Consequently, the finalized schema of FEW-NERD includes 8 coarse-grained types and 66 fine-grained types, which is detailedly shown accompanied by selected examples in Appendix.

## 4.2 Paragraph Selection

The raw corpus we use is the entire Wikipedia dump in English, which has been widely used in constructions of NLP datasets (Han et al., 2018; Yang et al., 2018; Wang et al., 2020). Wikipedia contains a large variety of entities and rich contextual information for each entity.

FEW-NERD is annotated in paragraph-level, and it is crucial to effectively select paragraphs with sufficient entity information. Moreover, the category distribution of the data is expected to be balanced since the data is applied in a few-shot scenario. It is also a key difference between FEW-NERD and previous NER datasets, whose entity distributions are usually considerably uneven. In order to do so, we construct a dictionary for each fine-grained type by automatically collecting entity mentions annotated in FINGER, then the dictionaries are manually denoised. We develop a search engine to retrieve paragraphs including entity mentions of the distant dictionary. For each entity, we choose 10 paragraphs and construct a candidate set. Then, for each fine-grained class, we randomly select 1000 paragraphs for manual annotation. Eventually, 66,000 paragraphs are selected, consisting of 66 fine-grained entity types, and each paragraph contains an average of 61.3 tokens.

---

## Paragraph

---

*London*<sub>[Art-Music]</sub> is the fifth album by the *British*<sub>[Loc-GPE]</sub> rock band *Jesus Jones*<sub>[Org-ShowOrg]</sub> in 2001 through *Koch Records*<sub>[Org-Company]</sub>. Following the commercial failure of 1997's "*Already*<sub>[Art-Music]</sub>" which led to the band and *EMI*<sub>[Org-Company]</sub> parting ways, the band took a hiatus before regathering for the recording of "*London*<sub>[Art-Music]</sub>" for Koch/Mi5 Recordings, with a more alternative rock approach as opposed to the techno sounds on their previous albums. The album had low-key promotion, initially only being released in the *United States*<sub>[Loc-GPE]</sub>. Two EP's were released from the album, "*Nowhere Slow*<sub>[Art-Music]</sub>" and "*In the Face Of All This*<sub>[Art-Music]</sub>".

--- --- ---

## APPLY WHAT YOU READ
1/ In the FEW-NERD excerpt, please rewrite the passage starting at "## 4.2 Paragraph" and ending at "for each entity.", swapping "Wikipedia" for "Common Crawl".
2/ List every distinct mention tagged [Art-Music] in the FEW-NERD excerpt.
3/ According to the FEW-NERD excerpt, how many paragraphs are randomly selected for manual annotation for each fine-grained class?

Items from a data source
--- --- ---

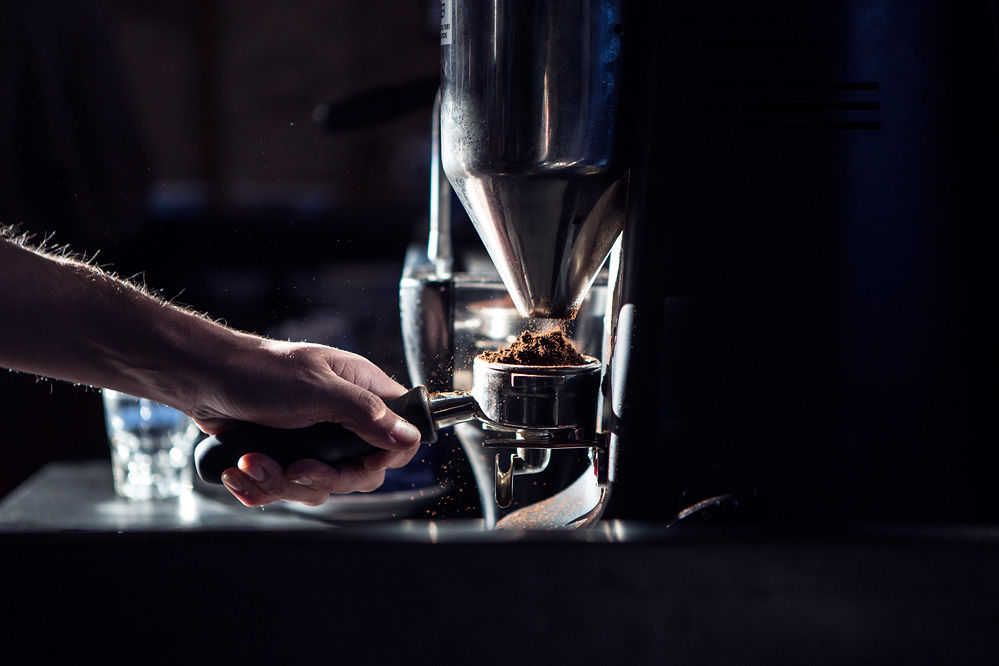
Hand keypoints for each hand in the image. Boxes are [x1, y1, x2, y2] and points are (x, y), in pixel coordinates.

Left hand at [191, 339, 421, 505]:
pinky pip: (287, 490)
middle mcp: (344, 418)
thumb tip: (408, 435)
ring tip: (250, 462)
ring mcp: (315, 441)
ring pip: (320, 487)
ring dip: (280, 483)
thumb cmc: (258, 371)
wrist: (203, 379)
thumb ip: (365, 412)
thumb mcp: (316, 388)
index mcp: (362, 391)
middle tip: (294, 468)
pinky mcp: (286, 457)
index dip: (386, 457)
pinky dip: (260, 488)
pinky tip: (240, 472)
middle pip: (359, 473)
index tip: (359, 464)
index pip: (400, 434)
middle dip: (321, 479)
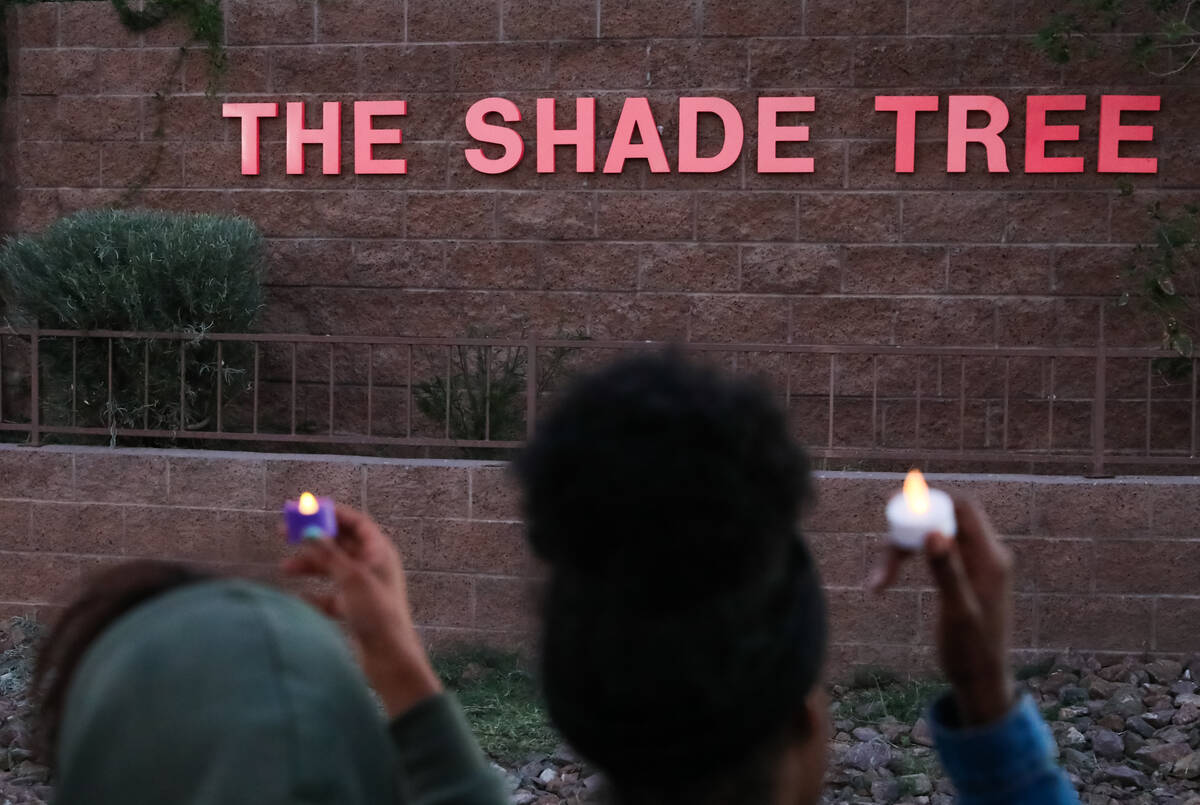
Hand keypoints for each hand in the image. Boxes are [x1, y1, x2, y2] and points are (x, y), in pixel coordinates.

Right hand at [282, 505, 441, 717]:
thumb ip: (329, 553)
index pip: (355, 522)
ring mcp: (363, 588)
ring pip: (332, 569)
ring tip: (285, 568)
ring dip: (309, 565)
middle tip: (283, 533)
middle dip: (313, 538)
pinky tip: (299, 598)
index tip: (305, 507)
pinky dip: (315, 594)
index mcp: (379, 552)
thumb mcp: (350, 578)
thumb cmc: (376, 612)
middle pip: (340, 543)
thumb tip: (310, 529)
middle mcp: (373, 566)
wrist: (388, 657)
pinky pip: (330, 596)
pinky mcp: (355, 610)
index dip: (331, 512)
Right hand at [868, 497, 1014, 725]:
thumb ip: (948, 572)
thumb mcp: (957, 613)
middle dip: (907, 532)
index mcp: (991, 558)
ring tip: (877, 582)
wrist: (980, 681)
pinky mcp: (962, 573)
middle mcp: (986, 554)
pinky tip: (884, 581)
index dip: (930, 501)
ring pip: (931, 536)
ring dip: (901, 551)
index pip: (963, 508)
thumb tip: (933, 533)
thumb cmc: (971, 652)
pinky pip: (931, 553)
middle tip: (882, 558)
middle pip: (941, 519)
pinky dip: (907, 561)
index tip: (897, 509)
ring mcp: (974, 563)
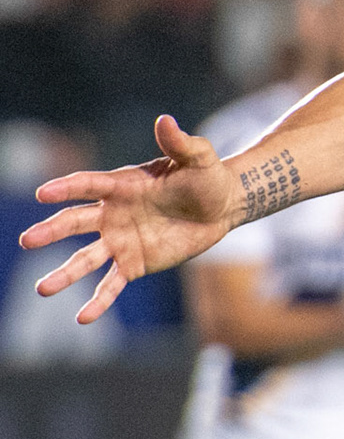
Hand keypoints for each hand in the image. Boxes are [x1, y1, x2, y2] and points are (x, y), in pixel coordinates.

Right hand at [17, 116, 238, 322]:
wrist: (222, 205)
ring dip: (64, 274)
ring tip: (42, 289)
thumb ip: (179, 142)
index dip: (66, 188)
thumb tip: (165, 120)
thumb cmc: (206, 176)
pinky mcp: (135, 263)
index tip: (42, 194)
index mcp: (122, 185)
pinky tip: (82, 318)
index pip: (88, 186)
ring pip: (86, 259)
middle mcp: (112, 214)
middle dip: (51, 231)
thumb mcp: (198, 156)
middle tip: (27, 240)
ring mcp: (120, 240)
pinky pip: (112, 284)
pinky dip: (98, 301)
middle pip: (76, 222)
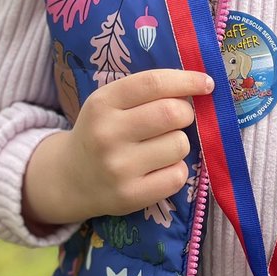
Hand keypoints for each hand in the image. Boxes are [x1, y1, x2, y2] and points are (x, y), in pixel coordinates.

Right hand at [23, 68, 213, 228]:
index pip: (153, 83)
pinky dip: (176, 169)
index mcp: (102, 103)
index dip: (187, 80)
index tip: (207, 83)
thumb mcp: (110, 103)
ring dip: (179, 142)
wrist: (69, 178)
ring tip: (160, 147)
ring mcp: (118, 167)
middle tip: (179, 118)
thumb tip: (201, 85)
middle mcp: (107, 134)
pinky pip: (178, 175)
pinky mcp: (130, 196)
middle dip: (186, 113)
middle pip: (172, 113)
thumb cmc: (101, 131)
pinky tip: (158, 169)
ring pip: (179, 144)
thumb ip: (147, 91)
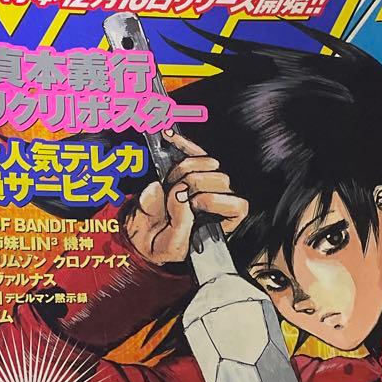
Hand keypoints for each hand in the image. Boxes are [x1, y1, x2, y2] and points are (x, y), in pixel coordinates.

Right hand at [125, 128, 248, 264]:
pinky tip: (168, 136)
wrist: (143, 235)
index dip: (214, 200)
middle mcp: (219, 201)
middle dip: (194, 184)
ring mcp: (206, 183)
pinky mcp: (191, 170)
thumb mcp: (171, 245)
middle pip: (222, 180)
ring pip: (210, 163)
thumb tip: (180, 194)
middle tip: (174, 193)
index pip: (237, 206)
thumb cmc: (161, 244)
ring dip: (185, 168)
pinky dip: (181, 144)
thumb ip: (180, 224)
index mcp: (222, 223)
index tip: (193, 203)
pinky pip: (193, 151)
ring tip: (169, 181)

--- --- ---

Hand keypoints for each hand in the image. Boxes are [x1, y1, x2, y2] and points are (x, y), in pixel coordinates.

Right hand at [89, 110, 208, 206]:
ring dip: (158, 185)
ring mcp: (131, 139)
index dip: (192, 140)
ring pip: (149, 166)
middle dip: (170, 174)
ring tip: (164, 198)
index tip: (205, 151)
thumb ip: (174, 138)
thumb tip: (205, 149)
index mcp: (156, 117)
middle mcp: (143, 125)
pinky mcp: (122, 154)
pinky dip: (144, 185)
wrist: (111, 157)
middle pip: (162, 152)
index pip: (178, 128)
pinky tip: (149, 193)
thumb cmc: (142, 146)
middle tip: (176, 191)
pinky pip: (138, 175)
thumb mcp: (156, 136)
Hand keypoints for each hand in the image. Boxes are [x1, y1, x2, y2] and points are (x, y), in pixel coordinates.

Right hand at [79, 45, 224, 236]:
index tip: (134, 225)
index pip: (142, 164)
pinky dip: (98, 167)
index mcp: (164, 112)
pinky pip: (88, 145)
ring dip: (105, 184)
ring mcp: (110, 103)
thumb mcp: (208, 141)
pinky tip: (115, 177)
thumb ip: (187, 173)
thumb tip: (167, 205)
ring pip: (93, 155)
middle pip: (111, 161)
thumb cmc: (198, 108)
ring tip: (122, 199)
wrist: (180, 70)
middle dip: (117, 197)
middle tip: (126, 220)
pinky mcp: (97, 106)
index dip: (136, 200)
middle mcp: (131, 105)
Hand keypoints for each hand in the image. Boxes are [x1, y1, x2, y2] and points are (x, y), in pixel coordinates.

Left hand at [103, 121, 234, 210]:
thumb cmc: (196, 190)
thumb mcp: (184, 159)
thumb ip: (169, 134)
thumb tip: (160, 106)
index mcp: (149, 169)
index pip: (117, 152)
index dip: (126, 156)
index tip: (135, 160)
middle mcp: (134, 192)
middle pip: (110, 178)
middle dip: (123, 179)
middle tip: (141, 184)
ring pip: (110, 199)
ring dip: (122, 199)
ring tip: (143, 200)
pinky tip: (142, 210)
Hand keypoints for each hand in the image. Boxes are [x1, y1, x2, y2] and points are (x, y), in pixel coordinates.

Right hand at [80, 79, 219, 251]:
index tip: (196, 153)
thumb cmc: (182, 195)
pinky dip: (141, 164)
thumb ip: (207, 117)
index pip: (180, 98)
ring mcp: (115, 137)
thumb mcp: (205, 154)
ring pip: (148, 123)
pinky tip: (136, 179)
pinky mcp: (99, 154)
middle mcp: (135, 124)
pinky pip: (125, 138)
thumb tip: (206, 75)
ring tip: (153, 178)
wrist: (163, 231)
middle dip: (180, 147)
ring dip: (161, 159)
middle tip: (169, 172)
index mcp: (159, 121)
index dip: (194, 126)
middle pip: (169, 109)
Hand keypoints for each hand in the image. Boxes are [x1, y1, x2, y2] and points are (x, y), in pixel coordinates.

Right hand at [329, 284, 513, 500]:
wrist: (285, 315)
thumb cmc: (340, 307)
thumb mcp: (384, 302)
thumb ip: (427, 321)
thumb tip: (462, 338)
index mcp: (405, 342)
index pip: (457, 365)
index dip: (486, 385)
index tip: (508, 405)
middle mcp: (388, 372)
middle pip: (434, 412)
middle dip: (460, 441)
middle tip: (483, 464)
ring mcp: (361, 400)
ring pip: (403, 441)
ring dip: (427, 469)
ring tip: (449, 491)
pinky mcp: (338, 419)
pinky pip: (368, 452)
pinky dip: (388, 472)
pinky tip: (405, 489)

--- --- ---

## ANSWERS FOR EACH ITEM
1/
## 4.2 Paragraph Selection

The raw corpus we use is the entire Common Crawl dump in English, which has been widely used in constructions of NLP datasets (Han et al., 2018; Yang et al., 2018; Wang et al., 2020). Common Crawl contains a large variety of entities and rich contextual information for each entity.

2/
London
Already
Nowhere Slow
In the Face Of All This

3/ 1000 paragraphs.